Ecological work around River Club underway
CRITICAL work is under way at the riverine areas and surrounds of the halted R4.6 billion River Club site before the winter rains.
Liesbeek Leisure Properties Trust (LLPT) trustee and spokesperson James Tannenberger said the work, which started yesterday, was necessary to mitigate potential environment and public health and safety risks impacting on the area ahead of the rainy season.
Work is being done in the Black River, Liesbeek River and Liesbeek Canal.
“The work that will begin today (Monday) will be undertaken strictly in compliance with the approved Environmental Management Programme (EMPr) in place for the rehabilitation and upgrade of the area as signed off by a freshwater ecologist, surface water hydrologist and the environmental control officer assigned to the project.”

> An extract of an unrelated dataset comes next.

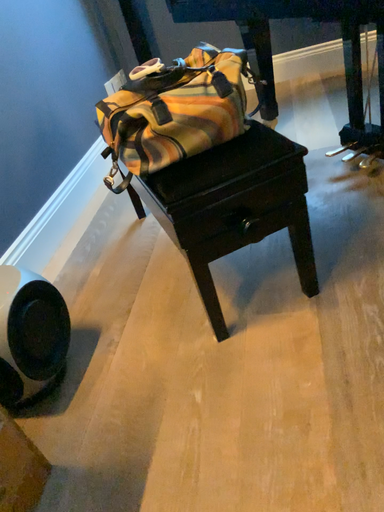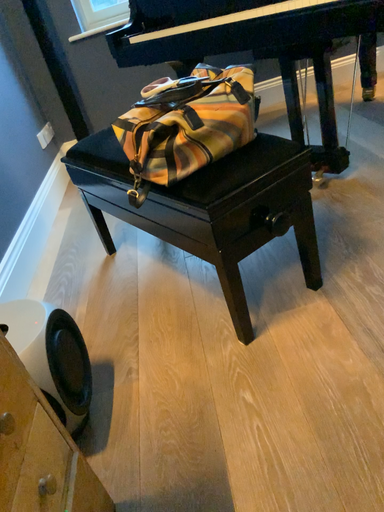
Question: Which way did the camera rotate in the video?

Choices:
 (A) rotated downward
 (B) rotated upward

Answer: (B)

The work will include removing the temporary platforms on both the western and eastern banks of the Black River and returning the river to its original channel shape and dimensions, and the excavation of a drainage channel in western arm of the Liesbeek at Link Road Crossing and Malta Crossing to facilitate through-drainage and prevent backing up of water into the stormwater culverts from Observatory during heavy rain to reduce the risk of flooding in those areas.
Work also includes the removal of gabion stone and completion of unfinished gabions in the canal / eastern arm of the Liesbeek River, and planting of rye grass to stabilise the excavated faces of the eastern arm of the Liesbeek
River to mitigate against erosion.
The development, which is to include Amazon as its primary tenant, has an interdict against it.
Earlier this month the Western Cape High Court dismissed an application for leave to appeal against the interdict.
“LLPT, as owner and developer of the project, is currently finalising an application for leave to appeal to be instituted shortly in the Supreme Court of Appeal against the whole of Judge (Patricia) Goliath’s judgment and order in the interdict. This follows Judge Goliath’s recent dismissal of the four applications for leave to appeal argued before her on April 14 by LLPT, the Western Cape Government, the City of Cape Town and the Western Cape First Nations Collective.”
The Liesbeek Action Campaign said yesterday that they would continue to fight for the preservation of the site.
“There is abundant evidence of indigenous connections to this piece of land going back centuries. It’s known to be of cultural and spiritual importance to past generations and continues to represent a place of deep significance to current generations of indigenous people.
“It’s known from European records and indigenous oral histories as a place for grazing cattle, and for social interaction, and was the site of the first attempted incursion by colonisers in 1510. In the Dutch colonial era, indigenous people were driven from this traditional grazing and watering place.”